Page-level text extractions:
☆ ☆ ☆ ☆ ☆

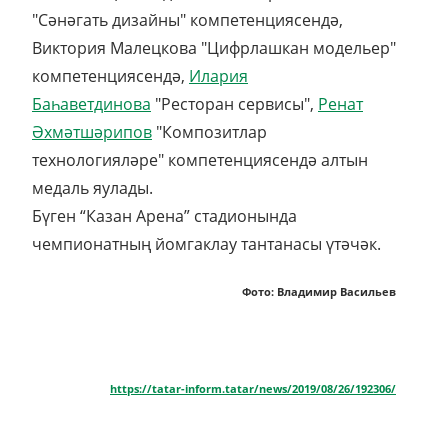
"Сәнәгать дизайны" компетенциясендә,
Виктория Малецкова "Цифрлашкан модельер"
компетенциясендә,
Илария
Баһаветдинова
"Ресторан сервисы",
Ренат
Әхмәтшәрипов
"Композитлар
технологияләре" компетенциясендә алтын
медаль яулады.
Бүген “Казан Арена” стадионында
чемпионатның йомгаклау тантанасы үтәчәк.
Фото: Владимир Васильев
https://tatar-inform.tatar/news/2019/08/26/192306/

☆ ☆ ☆ ☆ ☆

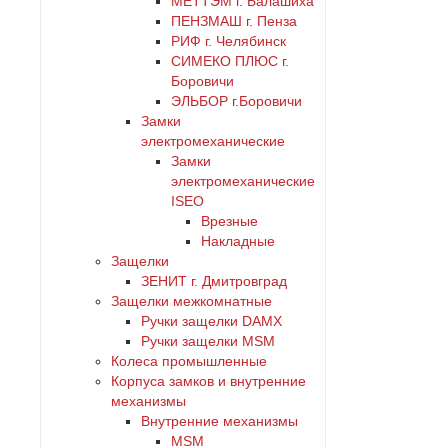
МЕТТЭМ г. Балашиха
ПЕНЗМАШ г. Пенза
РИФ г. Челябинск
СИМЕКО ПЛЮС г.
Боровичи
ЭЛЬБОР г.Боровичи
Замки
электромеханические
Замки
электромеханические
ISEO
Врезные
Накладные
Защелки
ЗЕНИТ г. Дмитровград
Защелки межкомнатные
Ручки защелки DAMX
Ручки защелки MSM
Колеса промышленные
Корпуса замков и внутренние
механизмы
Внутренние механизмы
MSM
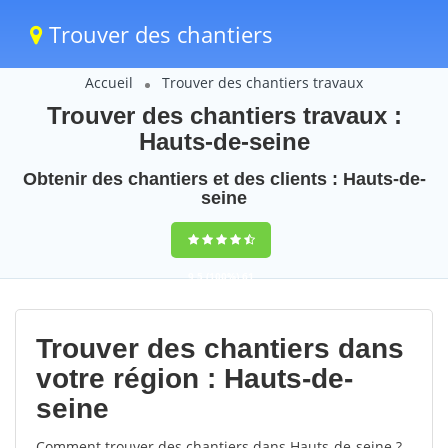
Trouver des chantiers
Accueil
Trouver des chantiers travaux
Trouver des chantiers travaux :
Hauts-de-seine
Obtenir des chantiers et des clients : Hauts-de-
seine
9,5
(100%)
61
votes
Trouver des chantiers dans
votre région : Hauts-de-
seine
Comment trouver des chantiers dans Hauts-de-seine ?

☆ ☆ ☆ ☆ ☆

**ASSIGNED TASK**
Quote verbatim every line between the line containing "МЕТТЭМ г. Балашиха" and the line containing "Comment trouver des", inclusive. Leave any picture out of your answer.

**ANSWER TO THIS TASK**
МЕТТЭМ г. Балашиха
ПЕНЗМАШ г. Пенза
РИФ г. Челябинск
СИМЕКО ПЛЮС г.
Боровичи
ЭЛЬБОР г.Боровичи
Замки
электромеханические
Замки
электромеханические
ISEO
Врезные
Накладные
Защелки
ЗЕНИТ г. Дмитровград
Защелки межкомнатные
Ручки защелки DAMX
Ручки защелки MSM
Колеса промышленные
Корпуса замков и внутренние
механизмы
Внутренние механизмы
MSM
Trouver des chantiers
Accueil
Trouver des chantiers travaux
Trouver des chantiers travaux :
Hauts-de-seine
Obtenir des chantiers et des clients : Hauts-de-
seine
9,5
(100%)
61
votes
Trouver des chantiers dans
votre région : Hauts-de-
seine
Comment trouver des chantiers dans Hauts-de-seine ?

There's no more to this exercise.